San Francisco
Public Pensions
For the past few years, Ashley K. Dunning has dealt with the rippling aftershocks of the California Supreme Court's landmark pension decision of 2020. In Alameda County Deputy Sheriffs' Association v. Alameda County Employees' Retirement Association (Alameda), Dunning prevailed on behalf of her client, the Merced County Employees' Retirement Association. Despite claims that the retirement systems had violated members' constitutionally vested rights, the court upheld the statutory limitations enforced by the retirement systems.
Seeking to close a variety of loopholes, the court ruled that some compensation -- like pay for being on standby-- could no longer be counted towards an employee's pension after the legislature changed the applicable pension statutes in 2013. As county retirement systems began implementing the pension reform statutes, many Californians who retired after January 1, 2013 received retirement benefits that were lower than they had expected.
They were displeased, to say the least.
As co-chair of the Pensions, Benefits & Investments Group at Nossaman LLP in San Francisco, Dunning has stayed extremely busy serving as fiduciary and litigation counsel to the majority of the California retirement systems governed by the County Employees Retirement Law of 1937 (CERL), to the California Public Employees Retirement System (CalPERS), and to the city retirement systems in Los Angeles, San Diego, San Francisco and Fresno.

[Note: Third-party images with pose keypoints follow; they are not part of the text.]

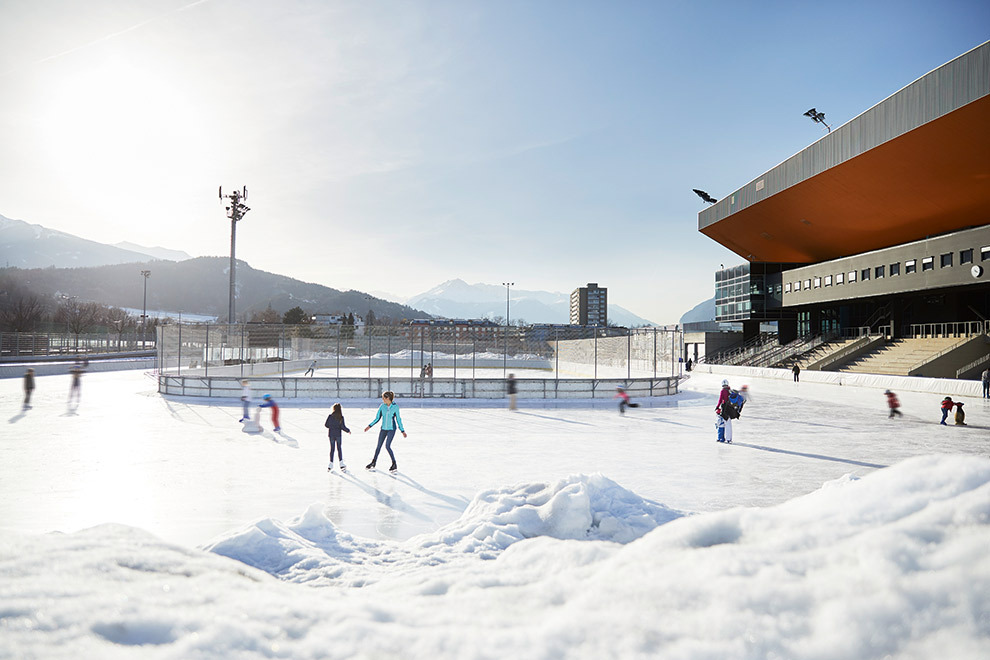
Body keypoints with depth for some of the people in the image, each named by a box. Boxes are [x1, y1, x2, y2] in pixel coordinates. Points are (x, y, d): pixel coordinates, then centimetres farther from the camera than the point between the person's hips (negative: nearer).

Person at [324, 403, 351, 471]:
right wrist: (348, 431, 7)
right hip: (338, 434, -1)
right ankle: (341, 464, 2)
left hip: (331, 434, 1)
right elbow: (343, 426, -8)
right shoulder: (341, 417, -6)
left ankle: (331, 464, 7)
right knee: (339, 449, 7)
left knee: (332, 449, 8)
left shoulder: (330, 416, -5)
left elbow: (326, 424, -4)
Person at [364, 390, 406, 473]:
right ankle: (373, 463, 23)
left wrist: (402, 431, 0)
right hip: (383, 429, 4)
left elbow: (398, 419, -1)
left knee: (387, 446, -13)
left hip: (391, 429, -4)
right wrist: (369, 426, 2)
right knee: (379, 446, 9)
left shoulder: (395, 406, -9)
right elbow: (377, 418, 8)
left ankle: (394, 465, -1)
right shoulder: (382, 406, 1)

Over the past year, for example, she led Nossaman teams that secured victories on behalf of CERL systems, the Sacramento County Employees' Retirement System and its Board of Retirement, and on behalf of the Ventura County Employees' Retirement Association (VCERA), regarding their implementation of Alameda. She also represented the San Bernardino County Employees' Retirement Association in over a dozen successful administrative adjudications regarding similar issues of Alameda implementation. In addition, Dunning successfully represented CalPERS in another pension benefit challenge. The cases involving VCERA and CalPERS have both been appealed. Another case, in which she represents Alameda County Employees' Retirement Association against Alameda Health System, is also on appeal, with oral argument expected this year.
"I've had the honor of representing a number of the retirement systems in more than a dozen administrative adjudications and in three writ actions defending the proper implementation of the Alameda decision and pension reform legislation and regulations," Dunning said. "In these proceedings, both superior courts and hearing officers have uniformly upheld the retirement board's implementation of the rules that apply to them."
"People criticize pensions all the time," she continued, "but the idea is they're supposed to give people a guaranteed life income that keeps them at a certain level of an ability to live properly within means that are roughly similar and not higher than what they had when they were working ... not more or less than they should be paid under the statutory formulas."